▼
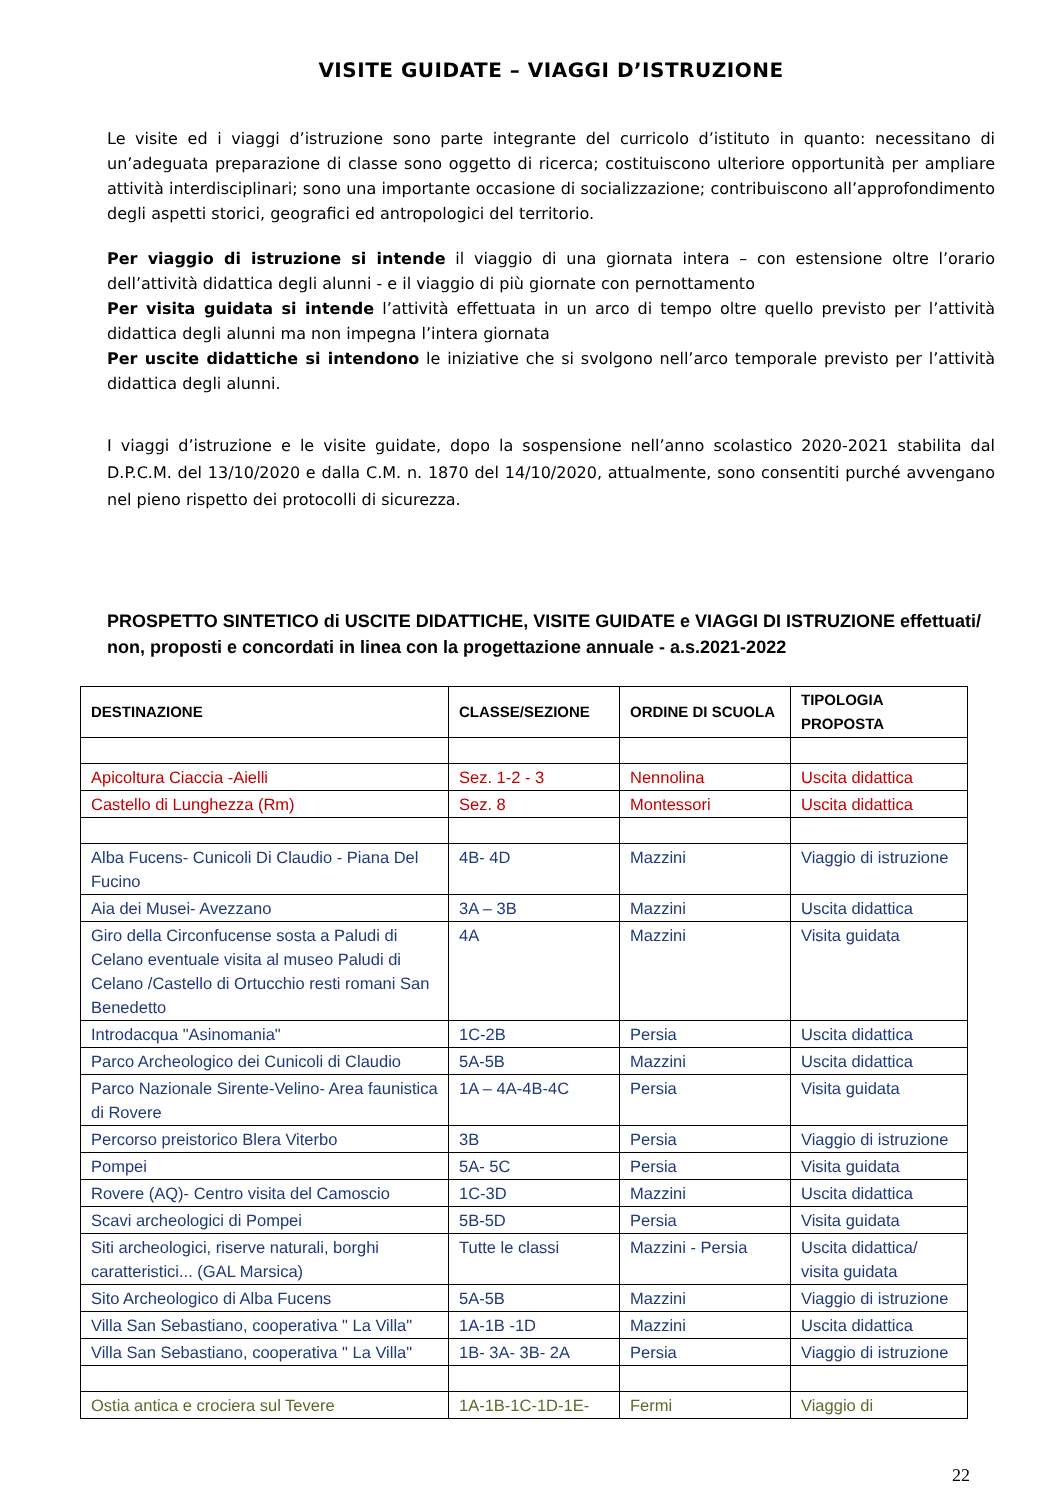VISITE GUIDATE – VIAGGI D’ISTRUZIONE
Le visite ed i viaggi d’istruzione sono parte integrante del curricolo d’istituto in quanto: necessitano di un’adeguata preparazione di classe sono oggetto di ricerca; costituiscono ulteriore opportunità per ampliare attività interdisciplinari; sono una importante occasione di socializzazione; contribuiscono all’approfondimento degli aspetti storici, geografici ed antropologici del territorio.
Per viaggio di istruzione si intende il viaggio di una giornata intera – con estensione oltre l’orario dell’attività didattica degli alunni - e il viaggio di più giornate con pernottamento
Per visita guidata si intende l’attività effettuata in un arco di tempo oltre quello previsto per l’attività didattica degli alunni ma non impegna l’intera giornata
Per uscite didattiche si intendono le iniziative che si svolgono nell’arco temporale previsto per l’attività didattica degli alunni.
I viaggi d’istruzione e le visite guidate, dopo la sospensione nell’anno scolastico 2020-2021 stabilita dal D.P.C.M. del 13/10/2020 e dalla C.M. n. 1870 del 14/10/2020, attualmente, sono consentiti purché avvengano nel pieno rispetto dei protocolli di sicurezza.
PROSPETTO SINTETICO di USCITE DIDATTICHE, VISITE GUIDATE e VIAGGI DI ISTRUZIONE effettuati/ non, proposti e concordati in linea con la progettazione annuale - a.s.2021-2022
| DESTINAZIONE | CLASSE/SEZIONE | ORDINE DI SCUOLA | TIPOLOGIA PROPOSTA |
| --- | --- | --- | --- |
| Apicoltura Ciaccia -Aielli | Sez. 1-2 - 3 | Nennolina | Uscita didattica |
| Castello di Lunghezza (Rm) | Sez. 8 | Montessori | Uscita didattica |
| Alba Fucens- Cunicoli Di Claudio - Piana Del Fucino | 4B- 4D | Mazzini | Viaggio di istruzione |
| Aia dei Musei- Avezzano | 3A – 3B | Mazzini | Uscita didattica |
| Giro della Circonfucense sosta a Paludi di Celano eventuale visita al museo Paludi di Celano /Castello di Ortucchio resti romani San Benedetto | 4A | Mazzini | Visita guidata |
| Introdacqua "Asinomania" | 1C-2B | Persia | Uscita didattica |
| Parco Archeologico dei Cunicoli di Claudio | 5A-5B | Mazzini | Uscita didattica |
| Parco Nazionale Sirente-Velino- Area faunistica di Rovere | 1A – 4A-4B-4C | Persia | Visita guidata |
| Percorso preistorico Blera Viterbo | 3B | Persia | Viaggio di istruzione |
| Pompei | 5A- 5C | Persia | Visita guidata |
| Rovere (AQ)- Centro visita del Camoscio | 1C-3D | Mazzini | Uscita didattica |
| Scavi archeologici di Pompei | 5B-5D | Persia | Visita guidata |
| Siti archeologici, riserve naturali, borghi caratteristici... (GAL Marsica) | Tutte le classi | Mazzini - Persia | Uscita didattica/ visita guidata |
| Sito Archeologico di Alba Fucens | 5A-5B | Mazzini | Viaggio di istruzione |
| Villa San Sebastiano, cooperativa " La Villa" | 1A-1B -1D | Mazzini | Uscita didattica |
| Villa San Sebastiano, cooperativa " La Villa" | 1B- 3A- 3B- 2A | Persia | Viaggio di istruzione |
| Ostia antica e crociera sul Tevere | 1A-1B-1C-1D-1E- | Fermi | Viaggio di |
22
▲
▼
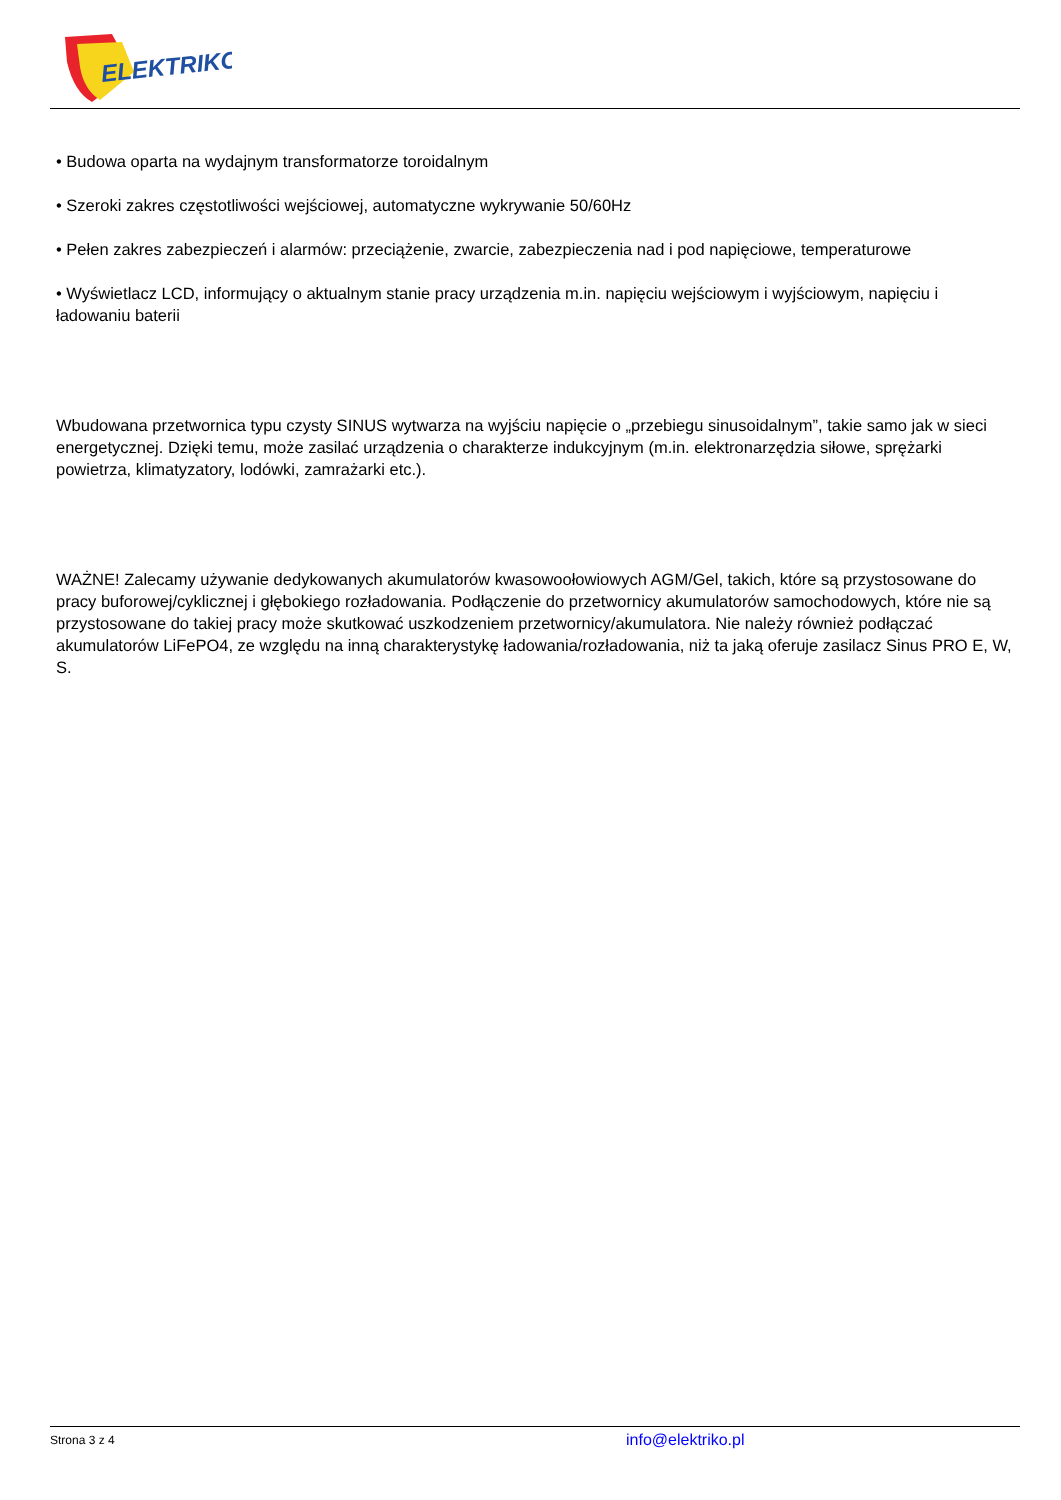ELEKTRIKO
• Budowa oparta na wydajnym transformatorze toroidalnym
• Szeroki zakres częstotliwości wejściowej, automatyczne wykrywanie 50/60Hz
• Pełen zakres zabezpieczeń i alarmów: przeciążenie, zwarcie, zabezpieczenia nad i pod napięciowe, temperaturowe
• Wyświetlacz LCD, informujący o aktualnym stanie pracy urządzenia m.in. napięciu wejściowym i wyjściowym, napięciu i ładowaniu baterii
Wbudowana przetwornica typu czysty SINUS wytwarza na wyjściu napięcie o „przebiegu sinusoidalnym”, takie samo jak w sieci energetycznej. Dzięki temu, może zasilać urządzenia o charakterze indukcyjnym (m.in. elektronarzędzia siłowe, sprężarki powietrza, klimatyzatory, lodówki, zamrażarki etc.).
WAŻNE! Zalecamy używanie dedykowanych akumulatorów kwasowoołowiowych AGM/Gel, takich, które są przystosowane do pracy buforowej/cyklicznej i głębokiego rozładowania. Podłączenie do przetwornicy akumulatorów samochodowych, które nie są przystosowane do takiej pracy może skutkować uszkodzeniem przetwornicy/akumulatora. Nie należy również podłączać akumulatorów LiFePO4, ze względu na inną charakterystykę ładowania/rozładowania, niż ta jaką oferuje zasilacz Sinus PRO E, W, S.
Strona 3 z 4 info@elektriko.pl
▲
■ Your assignment ■
Supply the count of lines in the entries that include "alunni", and no other text.

■ Answer ■
3